There should always be a plasic strip at the backside of the tank for you to cut away a piece to put your filter / hoses / wires.

If you can't return it or anything, then you need to find someone to cut glass and measure where it needs to be cut to fit your filter there. As well as any wires for heaters, airlines, etc.


----------



## emc7 (Jul 23, 2005)

A glass place will cut it to your marks, but expect $5-10 a cut.


----------



## grogan (Jan 23, 2011)

Go open top! Course you have to pick fish that won't jump but I personally like the no hood look.


----------



## AquariumTech (Oct 12, 2010)

grogan said:


> Go open top! Course you have to pick fish that won't jump but I personally like the no hood look.

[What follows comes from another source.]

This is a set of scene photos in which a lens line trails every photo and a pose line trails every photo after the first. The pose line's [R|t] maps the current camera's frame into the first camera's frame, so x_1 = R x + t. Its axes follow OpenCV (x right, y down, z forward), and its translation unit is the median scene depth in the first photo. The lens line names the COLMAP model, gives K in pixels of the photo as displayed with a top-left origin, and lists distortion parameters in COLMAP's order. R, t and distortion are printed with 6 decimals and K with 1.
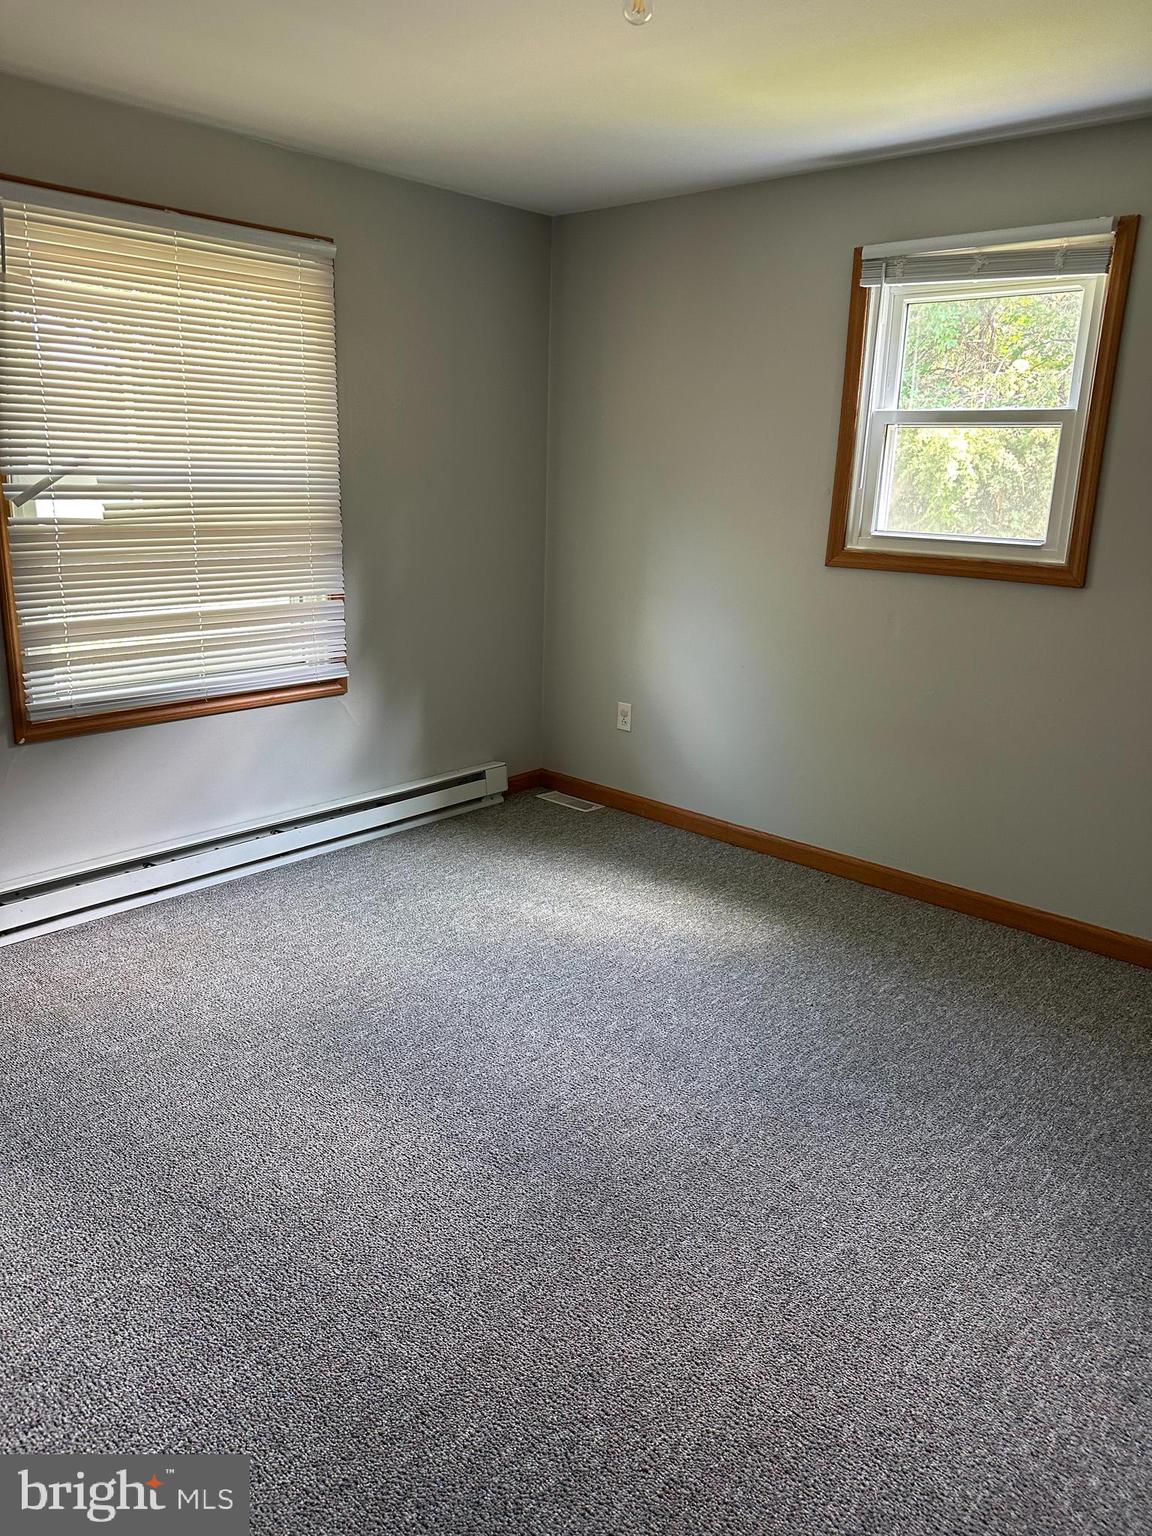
lens RADIAL K [[1087.7, 0, 562.1], [0, 1087.7, 764.4], [0, 0, 1]] dist [0.063727, -0.075663]
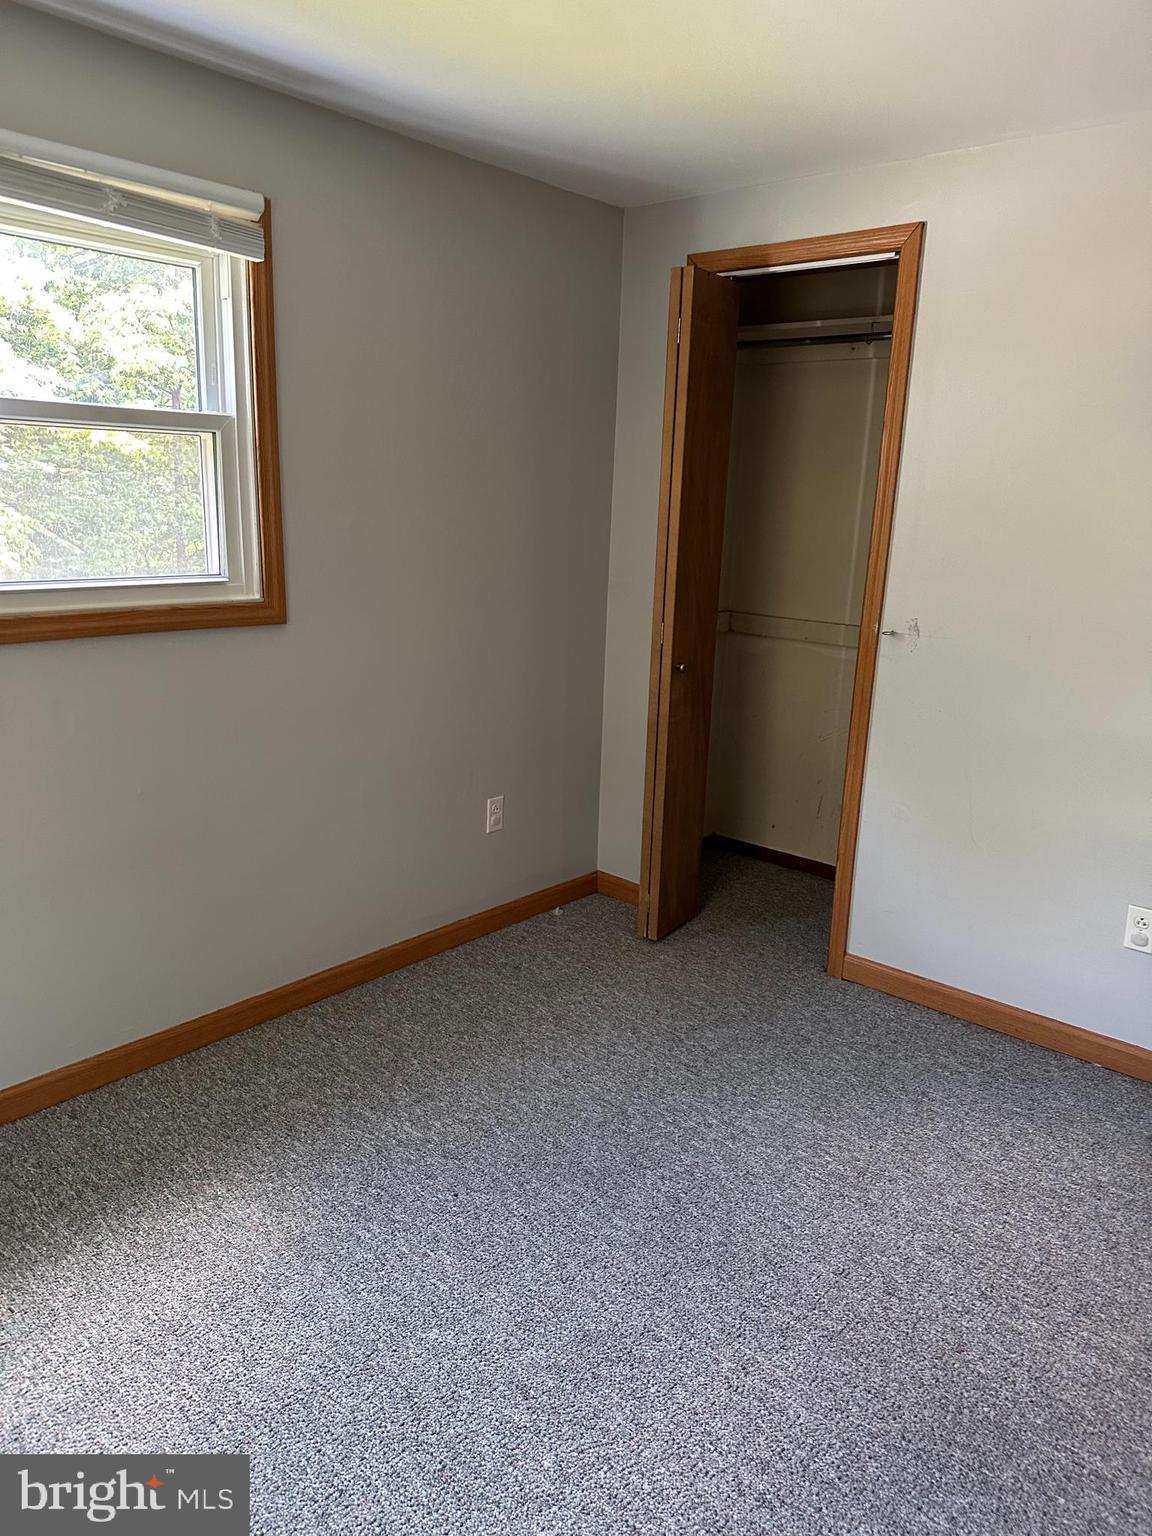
lens RADIAL K [[1087.7, 0, 562.1], [0, 1087.7, 764.4], [0, 0, 1]] dist [0.063727, -0.075663]
pose [[-0.029770, -0.275603, 0.960811, -0.408344], [0.232108, 0.933056, 0.274833, -0.243882], [-0.972234, 0.231193, 0.036192, 0.777480]]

Agreed, you will also have to get either hanging or proper sized legged lights. I like to do open top too, or for a couple of my tanks I have about half of the total top area using glass (approximate) for various reasons, its not like it has to be what most might come to think as "perfect". Really its what ever you want and what is most convenient for you. You could get a canopy, cut the glass, go topless, get a "regular" hood (Aqueons and Marinelands; black plastics), go acrylic, or whatever this is something thats up to you. If you do intend to have another piece(s) of glass made, or even cut your existing glass, make sure you go to a good specialist and make/take good measurements.


----------



## grogan (Jan 23, 2011)

On my 14 gallon I took the glass canopy and took it apart. I took off the hinge and just kept one of the two pieces of glass on the tank. The hinge always annoyed me because it is right in the middle, usually exactly where the light goes. Now I just have the half piece which keeps the water from splashing the light. Works very well and looks sleek. So rather than cutting your glass maybe give this a try.


----------



## khoa456 (Sep 15, 2011)

Thanks for all the suggestions but i replaced the hood with a better one.


----------



## snyderguy (Feb 9, 2010)

I wish I could go open top, let's a lot more light into the tank


----------